Au XVIIIème siècle, la libre pensée des Lumières devait s’attaquer en profondeur à ces vieilles racines ; et le combat des philosophes allait fournir, au siècle suivant, un ciment inespéré à la République maçonnique, avant de culminer dans la fameuse loi séparant l’Etat de l’Eglise – texte auquel, de nos jours, tout le monde ou presque se raccroche…
Cela posé, il me paraît aussi vain de nier les fameuses «racines chrétiennes» de notre pays – réaffirmées naguère par le président Sarkozy à Saint-Jean-de-Latran – que d’en démentir l’héroïque émancipation.
Ces dernières décennies, il est vrai, les coups de boutoir d’une autre religion, l’islam, contre la laïcité, ont pu passer, aux yeux de certains chrétiens, pour la revanche du spirituel sur l’esprit radical de 1905 – ces adversaires rentrés de la laïcité n’hésitant pas, à l’occasion, à souffler de loin sur les braises…
Le legs le plus visible de cette France chrétienne, c’est son «blanc manteau d’églises», autrefois célébré par le chroniqueur bourguignon Raoul Glaber. Incomparable tissu d’églises paroissiales, abbatiales, collégiales, cathédrales, mais aussi de baptistères et de chapelles, de pardons, d’enclos et de lanternes-aux-morts, de temples aussi, plus discrets – le tout constellant villes et campagnes de trésors romans, gothiques ou autres.

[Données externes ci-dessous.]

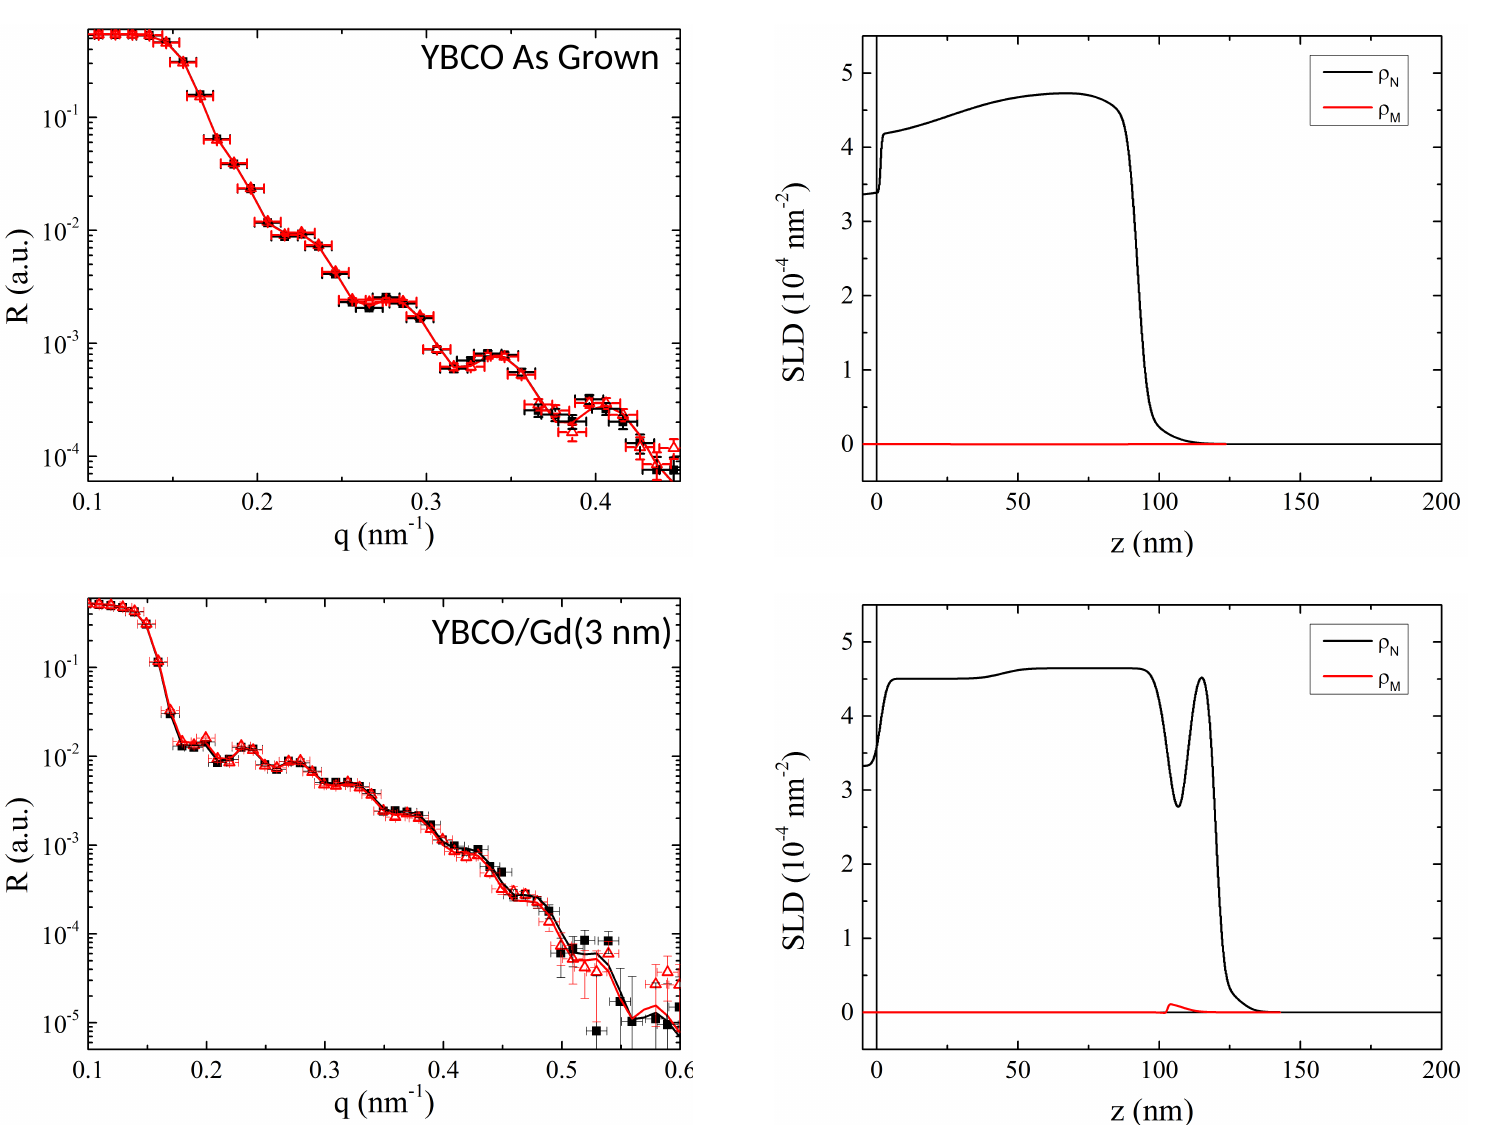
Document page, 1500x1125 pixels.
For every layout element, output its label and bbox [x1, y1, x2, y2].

picture [0, 24, 693, 557]
picture [774, 593, 1468, 1125]
picture [774, 24, 1468, 557]
picture [0, 593, 693, 1125]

Alors que l’on compte par douzaines ceux de ces monuments qui, actuellement, menacent ruine, se pose la question d’un éventuel financement public de nouveaux lieux de culte, musulmans ceux-là. Je n’ai nulle intention de prendre part, dans ces colonnes, à une telle polémique ; mais qu’il soit permis à l’amoureux d’histoire de rappeler cette vérité toute simple, que les édifices chrétiens de France ne sont pas seulement – et d’ailleurs pas tous – des lieux de culte ; pour un œil neutre comme celui de l’Etat, ils sont aussi et surtout le témoignage d’un passé, d’une histoire, bref – pour peu qu’on ose encore prononcer ce mot: d’une identité.